The district doesn’t have exact numbers due to confidentiality laws. However, based on vaccination clinics the San Joaquin County Office of Education conducted earlier this year in excess of 50 percent of the district staff received shots.
That was before the district offered a $350 incentive to employees who were fully vaccinated by the end of June.
That effort resulted in 891 staff members being paid a $350 bonus. In addition nine classified employees who did not want shots but took advantage of an offer to be certified in hands only CPR to obtain a $350 bonus.
The $315,000 cost was part of pandemic stipends with an overall price tag of $6.55 million.
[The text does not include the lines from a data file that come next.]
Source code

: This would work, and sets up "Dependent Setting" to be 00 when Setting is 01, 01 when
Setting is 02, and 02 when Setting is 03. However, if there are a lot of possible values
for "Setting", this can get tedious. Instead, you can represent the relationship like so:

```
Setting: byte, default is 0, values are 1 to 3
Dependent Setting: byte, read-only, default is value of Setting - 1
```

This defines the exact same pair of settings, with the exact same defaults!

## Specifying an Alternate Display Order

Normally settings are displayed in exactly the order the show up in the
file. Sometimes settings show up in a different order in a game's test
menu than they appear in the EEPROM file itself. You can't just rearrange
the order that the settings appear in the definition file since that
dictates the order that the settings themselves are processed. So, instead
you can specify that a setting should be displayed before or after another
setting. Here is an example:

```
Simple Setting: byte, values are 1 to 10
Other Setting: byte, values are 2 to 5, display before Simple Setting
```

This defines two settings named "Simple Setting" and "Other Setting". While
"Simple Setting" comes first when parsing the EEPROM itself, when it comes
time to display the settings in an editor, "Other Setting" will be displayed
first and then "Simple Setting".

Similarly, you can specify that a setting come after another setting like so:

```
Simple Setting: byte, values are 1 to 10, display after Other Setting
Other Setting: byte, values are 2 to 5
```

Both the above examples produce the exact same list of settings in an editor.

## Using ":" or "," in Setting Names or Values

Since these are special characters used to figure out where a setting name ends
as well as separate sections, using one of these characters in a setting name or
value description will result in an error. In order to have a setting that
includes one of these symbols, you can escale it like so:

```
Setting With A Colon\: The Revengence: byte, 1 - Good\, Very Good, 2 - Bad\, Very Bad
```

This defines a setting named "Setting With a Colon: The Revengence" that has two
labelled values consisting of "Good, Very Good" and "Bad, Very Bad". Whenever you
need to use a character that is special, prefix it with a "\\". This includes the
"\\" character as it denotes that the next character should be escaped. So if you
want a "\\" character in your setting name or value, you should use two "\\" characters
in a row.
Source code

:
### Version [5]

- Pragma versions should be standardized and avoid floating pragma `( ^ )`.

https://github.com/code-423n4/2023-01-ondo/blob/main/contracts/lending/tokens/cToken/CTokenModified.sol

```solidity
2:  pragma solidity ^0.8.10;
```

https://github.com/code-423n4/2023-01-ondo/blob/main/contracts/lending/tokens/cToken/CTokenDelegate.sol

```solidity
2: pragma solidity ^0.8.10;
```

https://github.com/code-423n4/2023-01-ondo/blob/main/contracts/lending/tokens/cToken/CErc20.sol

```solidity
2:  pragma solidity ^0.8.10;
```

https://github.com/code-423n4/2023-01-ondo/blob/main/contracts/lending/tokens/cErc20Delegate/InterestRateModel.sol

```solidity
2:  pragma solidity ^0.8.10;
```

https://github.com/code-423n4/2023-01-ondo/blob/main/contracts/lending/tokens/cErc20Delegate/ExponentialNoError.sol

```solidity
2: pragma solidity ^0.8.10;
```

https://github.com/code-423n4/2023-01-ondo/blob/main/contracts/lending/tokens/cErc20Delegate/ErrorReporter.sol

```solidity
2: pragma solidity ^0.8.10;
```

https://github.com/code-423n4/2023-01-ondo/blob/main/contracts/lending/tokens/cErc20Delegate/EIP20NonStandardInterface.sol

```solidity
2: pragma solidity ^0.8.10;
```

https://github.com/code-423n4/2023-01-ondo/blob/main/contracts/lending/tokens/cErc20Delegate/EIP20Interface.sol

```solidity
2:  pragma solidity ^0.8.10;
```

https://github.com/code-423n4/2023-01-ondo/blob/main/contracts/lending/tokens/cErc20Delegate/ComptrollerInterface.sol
The one-time stipends will be covered by $49.7 million in federal COVID relief funds the district is receiving.
The one-time stipend for their efforts during the pandemic was $2,350 for teachers and most classified employees. Those classified employees that are noon duty workers received $1,160.
Manteca Unified was one of only a handful of districts in the state that required all employees — unless they had a pre-existing condition — to physically report to work for the entire school year that ended in May.
That was the case even when almost all students except for small cohorts were 100 percent distance learning for the first three months of the school year.
Manteca was among the first districts to migrate to a hybrid learning system with students on campus four days and remote learning two days starting in late October for primary grades and the remaining grade levels in November.
The reason to have teaching staff on campus before COVID-19 vaccines were available as well as the classified staff to support them was three-fold.
It established a procedure for parents to get in touch with teachers on a set schedule to reach out for help so they could assist their children who may have been struggling with remote learning.
It also assured teachers would have the resources as well as being able to collaborate to be as effective as possible. That included teachers being able to rely on district tech support when issues arose.
The other reason was to prepare campuses for an effective and smooth transition to bring students back to the classrooms. It allowed the district to identify any potential issues with COVID protocols being implemented as well as to make sure the return of students was done in a manner that created no health issues for staff or students.